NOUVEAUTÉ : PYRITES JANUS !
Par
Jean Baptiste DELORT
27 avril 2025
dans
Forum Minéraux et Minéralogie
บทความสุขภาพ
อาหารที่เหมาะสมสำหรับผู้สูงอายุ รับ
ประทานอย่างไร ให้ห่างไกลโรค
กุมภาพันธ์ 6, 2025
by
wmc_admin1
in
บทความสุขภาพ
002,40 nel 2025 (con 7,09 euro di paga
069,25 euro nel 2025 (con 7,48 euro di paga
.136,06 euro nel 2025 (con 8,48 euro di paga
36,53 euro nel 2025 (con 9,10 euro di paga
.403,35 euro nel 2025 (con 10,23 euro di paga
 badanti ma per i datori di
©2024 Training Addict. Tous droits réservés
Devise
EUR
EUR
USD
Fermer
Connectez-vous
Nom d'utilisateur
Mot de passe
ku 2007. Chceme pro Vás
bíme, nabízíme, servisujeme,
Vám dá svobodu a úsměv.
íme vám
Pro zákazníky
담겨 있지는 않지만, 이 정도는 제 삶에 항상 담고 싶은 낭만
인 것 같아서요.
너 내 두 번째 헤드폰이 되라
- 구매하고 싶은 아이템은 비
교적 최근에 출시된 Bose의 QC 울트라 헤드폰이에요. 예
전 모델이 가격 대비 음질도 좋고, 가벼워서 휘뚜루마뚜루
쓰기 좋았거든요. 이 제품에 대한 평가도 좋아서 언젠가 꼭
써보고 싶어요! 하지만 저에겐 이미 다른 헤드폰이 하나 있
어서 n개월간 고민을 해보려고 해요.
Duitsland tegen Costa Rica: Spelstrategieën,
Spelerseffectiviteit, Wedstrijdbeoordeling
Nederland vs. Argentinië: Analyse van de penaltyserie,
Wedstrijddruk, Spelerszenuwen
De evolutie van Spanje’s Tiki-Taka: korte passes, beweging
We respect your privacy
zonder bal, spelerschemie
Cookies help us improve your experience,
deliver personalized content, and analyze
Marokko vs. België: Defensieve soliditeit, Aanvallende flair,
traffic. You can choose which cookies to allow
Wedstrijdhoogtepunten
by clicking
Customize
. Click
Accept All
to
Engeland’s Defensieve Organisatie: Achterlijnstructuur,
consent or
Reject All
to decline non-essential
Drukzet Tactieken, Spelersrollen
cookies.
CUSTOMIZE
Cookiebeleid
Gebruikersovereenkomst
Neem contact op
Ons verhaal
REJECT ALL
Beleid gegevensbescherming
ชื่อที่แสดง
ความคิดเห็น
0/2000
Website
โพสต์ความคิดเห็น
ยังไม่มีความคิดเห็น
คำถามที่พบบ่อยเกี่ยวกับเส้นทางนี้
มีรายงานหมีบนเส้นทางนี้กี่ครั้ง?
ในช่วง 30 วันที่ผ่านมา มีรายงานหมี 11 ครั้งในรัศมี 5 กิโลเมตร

· · · ·

**TASK DETAILS**
Go through the listing above and return each line that includes the word "your".

**RESULT BELOW**
We respect your privacy
Cookies help us improve your experience,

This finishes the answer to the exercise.